# Secret To Blood Packs



## DarSax (Feb 7, 2007)

I know I already made a topic on blood tubes. Which by the way was helpful. But this merited a new thread.

I HAVE DISCOVERED THE SECRET TO BLOOD PACKS.

Any size, shape, direction (of spray), anything. Want a little spurt? You got it. Want a big gush? You got it. Up down sideways longways shortways diagonal ways THIS SECRET DOES IT ALL.

It wasn't even my idea. My neighbor's mom just gave it to me, and it's pretty much the single best thing I've ever seen. And no I doubt you've heard it before, because the technology is actually fairly new. 

Now that I've gone and sounded like an advertisement, let me just say that, the secret to blood packs is..................................

*GLAD PRESS 'N SEAL.*

It's advertised as "able to make bags" for a reason. I just went to my bathroom and made a water bag. First time trying the stuff. Seal three sides, fill the open side with liquid, seal it, and you're done.

Strong enough to withstand tossing it around and a little bit of pressure, but enough pressure, the sides begin to unseal, and BAM! Blood pack. You don't have to apply enough force to break the material (which is strong), just enough to break the seal. You could even tape all but the side you want to open. Any amount of liquid works, and the more sealed wrap you leave on the edges, the more pressure is needed to get the liquid out of the actual bag.

------------------------------------------------------------

STATED GOAL A: In the forum post about blood packs, what product is revealed as the secret?
STATED GOAL B: Reproduce the blood pack post verbatim, everything from "## DarSax (Feb" down to "actually fairly new.".
STATED GOAL C: Resume the forum post about blood packs from its last sentence.

PROVIDED INFORMATION:
------------------------------------------------------------

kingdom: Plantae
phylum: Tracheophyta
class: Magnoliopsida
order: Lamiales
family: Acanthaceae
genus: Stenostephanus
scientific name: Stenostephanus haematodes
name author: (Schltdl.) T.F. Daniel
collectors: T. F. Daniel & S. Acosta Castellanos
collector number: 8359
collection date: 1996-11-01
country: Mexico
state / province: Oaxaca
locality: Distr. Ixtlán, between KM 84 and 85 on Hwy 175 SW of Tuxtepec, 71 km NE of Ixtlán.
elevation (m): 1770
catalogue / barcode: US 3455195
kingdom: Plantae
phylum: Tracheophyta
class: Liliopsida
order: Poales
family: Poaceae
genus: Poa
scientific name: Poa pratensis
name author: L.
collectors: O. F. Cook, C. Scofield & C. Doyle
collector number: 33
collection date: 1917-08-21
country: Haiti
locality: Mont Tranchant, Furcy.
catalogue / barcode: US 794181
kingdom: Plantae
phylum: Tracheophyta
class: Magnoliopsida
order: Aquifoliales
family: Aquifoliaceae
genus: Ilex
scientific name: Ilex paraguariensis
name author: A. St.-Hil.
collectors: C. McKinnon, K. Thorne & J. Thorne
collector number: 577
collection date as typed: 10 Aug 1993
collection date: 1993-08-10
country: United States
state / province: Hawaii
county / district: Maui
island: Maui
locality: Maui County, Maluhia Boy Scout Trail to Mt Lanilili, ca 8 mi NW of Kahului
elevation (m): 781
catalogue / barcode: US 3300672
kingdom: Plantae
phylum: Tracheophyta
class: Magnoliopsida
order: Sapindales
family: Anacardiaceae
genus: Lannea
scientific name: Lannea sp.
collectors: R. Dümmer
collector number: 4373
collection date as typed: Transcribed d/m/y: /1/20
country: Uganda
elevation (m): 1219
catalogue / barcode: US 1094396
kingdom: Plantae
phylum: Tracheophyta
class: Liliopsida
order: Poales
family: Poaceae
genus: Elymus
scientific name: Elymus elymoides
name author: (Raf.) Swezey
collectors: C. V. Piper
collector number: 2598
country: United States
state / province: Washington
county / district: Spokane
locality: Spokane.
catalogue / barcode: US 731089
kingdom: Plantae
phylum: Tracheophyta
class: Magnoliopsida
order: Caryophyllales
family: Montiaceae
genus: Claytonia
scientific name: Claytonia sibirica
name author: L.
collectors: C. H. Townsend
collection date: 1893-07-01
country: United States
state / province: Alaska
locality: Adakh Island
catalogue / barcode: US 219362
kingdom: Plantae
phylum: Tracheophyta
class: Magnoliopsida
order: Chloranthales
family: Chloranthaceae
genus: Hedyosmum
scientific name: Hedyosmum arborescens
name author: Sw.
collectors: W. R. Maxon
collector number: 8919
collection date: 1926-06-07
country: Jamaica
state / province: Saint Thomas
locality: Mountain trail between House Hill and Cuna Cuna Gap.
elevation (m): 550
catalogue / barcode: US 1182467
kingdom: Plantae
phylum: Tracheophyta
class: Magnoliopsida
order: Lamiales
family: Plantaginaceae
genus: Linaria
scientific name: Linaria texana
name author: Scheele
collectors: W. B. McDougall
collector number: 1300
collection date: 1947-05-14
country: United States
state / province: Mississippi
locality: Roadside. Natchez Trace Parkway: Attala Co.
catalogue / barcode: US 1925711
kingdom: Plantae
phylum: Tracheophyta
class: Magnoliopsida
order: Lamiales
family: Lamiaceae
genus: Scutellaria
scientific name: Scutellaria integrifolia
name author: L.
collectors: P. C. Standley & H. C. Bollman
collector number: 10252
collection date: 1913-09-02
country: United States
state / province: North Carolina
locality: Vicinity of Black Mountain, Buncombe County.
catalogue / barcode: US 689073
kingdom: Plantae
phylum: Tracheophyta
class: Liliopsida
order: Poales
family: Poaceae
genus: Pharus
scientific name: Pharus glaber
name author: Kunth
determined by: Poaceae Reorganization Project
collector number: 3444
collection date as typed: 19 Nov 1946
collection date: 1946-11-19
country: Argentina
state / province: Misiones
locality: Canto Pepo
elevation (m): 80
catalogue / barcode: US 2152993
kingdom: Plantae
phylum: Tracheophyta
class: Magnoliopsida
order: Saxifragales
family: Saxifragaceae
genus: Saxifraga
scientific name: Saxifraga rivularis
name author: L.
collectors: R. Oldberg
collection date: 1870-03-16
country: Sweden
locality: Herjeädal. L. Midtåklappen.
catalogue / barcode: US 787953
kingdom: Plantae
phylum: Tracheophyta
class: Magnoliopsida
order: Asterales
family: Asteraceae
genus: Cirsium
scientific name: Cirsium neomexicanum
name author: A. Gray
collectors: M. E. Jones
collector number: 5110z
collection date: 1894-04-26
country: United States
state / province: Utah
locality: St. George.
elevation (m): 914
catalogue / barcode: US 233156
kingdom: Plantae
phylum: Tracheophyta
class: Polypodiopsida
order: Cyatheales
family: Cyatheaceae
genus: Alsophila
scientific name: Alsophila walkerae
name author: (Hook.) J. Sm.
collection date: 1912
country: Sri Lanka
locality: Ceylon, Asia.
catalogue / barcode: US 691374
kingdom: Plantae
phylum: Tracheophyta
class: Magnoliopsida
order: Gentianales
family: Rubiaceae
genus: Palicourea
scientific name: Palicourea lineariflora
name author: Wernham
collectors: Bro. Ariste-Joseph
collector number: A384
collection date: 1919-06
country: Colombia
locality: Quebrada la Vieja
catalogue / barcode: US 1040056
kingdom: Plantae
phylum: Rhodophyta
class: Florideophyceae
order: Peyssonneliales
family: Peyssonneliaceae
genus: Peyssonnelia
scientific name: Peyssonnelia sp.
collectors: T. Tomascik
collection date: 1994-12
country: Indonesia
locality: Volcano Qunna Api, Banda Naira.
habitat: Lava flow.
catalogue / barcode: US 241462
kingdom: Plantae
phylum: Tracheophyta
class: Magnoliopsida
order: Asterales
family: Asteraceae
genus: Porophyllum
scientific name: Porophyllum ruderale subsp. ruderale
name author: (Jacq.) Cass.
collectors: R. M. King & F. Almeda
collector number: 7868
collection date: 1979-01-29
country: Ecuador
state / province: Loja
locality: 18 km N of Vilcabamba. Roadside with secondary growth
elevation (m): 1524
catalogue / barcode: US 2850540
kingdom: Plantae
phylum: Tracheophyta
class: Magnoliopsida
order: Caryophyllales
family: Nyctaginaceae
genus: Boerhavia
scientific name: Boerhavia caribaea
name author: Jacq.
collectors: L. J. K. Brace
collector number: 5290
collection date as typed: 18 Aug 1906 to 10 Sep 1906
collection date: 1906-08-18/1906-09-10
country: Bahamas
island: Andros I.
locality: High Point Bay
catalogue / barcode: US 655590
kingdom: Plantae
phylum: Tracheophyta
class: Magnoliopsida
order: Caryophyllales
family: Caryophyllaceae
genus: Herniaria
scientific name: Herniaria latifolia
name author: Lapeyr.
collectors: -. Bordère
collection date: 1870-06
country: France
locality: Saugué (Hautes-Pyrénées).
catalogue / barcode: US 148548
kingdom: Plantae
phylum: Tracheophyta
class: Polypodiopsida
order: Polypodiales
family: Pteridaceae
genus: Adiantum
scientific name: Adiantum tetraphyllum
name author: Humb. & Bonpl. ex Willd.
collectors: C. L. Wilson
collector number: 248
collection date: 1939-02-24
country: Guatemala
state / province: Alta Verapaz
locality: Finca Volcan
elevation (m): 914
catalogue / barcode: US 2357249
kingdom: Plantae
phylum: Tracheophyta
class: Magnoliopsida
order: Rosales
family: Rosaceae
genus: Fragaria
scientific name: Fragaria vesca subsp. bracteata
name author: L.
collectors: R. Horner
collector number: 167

------------------------------------------------------------

TASK OUTPUT A: Glad Press 'n Seal.

TASK OUTPUT B:
## DarSax (Feb 7, 2007)

I know I already made a topic on blood tubes. Which by the way was helpful. But this merited a new thread.

I HAVE DISCOVERED THE SECRET TO BLOOD PACKS.

Any size, shape, direction (of spray), anything. Want a little spurt? You got it. Want a big gush? You got it. Up down sideways longways shortways diagonal ways THIS SECRET DOES IT ALL.

It wasn't even my idea. My neighbor's mom just gave it to me, and it's pretty much the single best thing I've ever seen. And no I doubt you've heard it before, because the technology is actually fairly new.

TASK OUTPUT C:
I'm so freaking excited now. This stuff can create, pretty much, the perfect blood pack. Trying it out with actors tomorrow. Just treat it like a normal slap bag (you can't really monkey around with those anyways!), and any amount of blood you want, voila!

edit: after trying the water pack, I broke it, and resealed it. This stuff rocks.


----------



## Van (Feb 7, 2007)

Congrats ! I've used ziplock baggies in the past but always had to gaff or glue the opening sideclosed so it wouldn't prematurely rupture. This sound like a great solution.


----------



## gafftaper (Feb 9, 2007)

Nice work. What a great idea. It's always great fun looking at the latest products at the grocery/hardware store and asking... "How can I use that on stage?"


----------



## DarSax (Feb 10, 2007)

Blood update: They work perfectly. As if I hadn't like, reiterated this enough, heh.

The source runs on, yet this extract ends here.